The Cleveland Indians had one of the worst pitching staffs in all of baseball in 2012, and new manager Terry Francona thinks that the man he plans on handing the ball to on opening day, Justin Masterson, can help turn those fortunes around. If anybody has a reason to bank on Masterson, it’s Francona–and frankly, the Indians pitching staff really has nowhere to go but up.
Last year Cleveland starters posted an overall ERA of 5.25 and WHIP of 1.51., with only 73 quality starts–good for 28th, 29th and 24th in MLB respectively. It only gets worse from there. Indians starters were 28th in strikeouts (621), 29th in walks allowed (351) and dead last in hits surrendered (1026).
As I said, nowhere to go from up when you are looking at a train wreck that slammed smack into a dumpster fire.
Francona and Masterson have a relationship going back to their days together with the Boston Red Sox, where Masterson was primarily used in the Boston bullpen out of necessity. The Red Sox traded Masterson to Cleveland midway through the 2009 season, where he began his transition to a starter.

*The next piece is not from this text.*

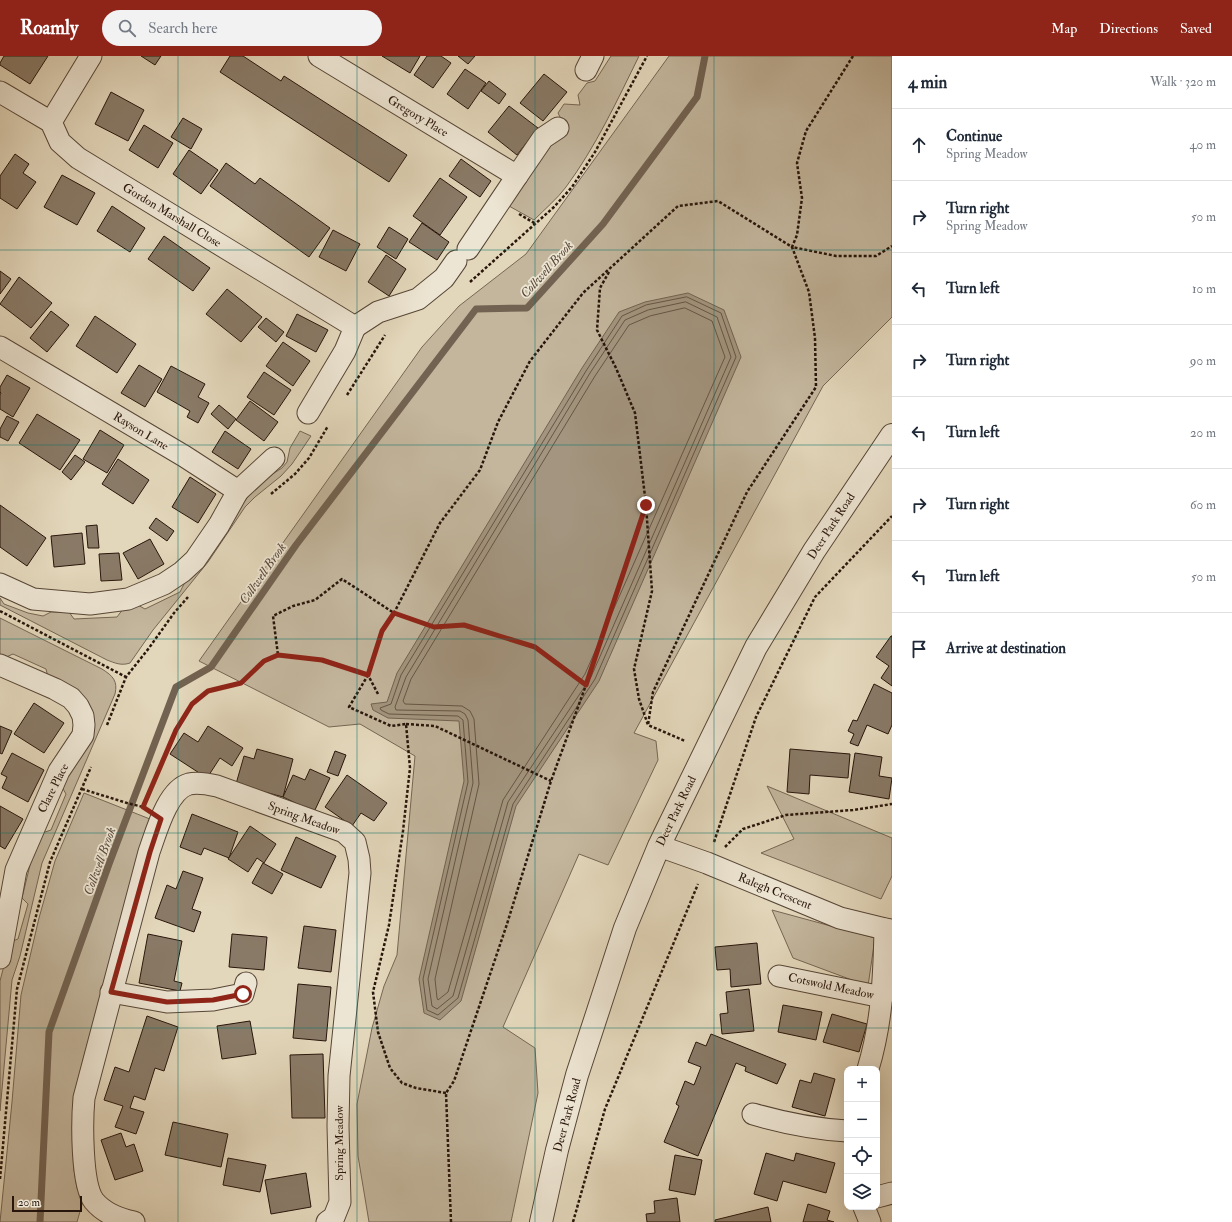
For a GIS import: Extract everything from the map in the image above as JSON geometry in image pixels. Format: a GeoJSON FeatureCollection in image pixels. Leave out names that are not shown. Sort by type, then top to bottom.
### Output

Once settled in the Indians rotation, Masterson was the guy who could give Cleveland a ton of innings pitched, and generally good ones. But in 2012 Masterson seemed to lose control of his trademark sinkerball, and with that he also lost 15 games. Masterson then got lost in the murk of Cleveland’s other failing starters and was victimized time and again for some huge innings.
Francona thinks that Masterson can not only turn himself around from a terrible season, but he can be a point-man for getting the Cleveland rotation back to respectability.
“I’m kind of betting on the person,” Francona said. “I’ve been around him probably longer than anybody. I think he’s at a point in his career where he understands the responsibility and he actually wants it. I think he’d be a good leader.”
When questioned about some of the big innings that Masterson gave up, Francona said, “He had some games that got away from him that drove his ERA up. Consistency in our game is one of the biggest and toughest [things] to do.”
Masterson is only 27, and throws a pitch–as long as he has command of it–that is well suited for the dimensions at Jacobs…err..I mean, Progressive Field. Throwing that heavy sinkerball and coaxing ground balls from hitters will shorten innings and save your arm, but when that spinning sinker doesn’t dip, you end up getting what Masterson encountered last year–lots of crooked numbers on the scoreboard.
Masterson just needs to do what more pitchers should try to do. In the immortal words of Ebby Calvin ‘Nuke’ Laloosh, “Don’t think, just pitch” If Masterson can stay within himself, and not talk himself out of continuing what’s working, he can bounce back to the type of breakout season he had in 2011.
Francona is a master at getting the most out of starting pitchers, and his history with Masterson suggests that naming him as the opening day starter, and for all intents and purposes making him the unofficial leader of the starting rotation, should help to tighten the numbers up.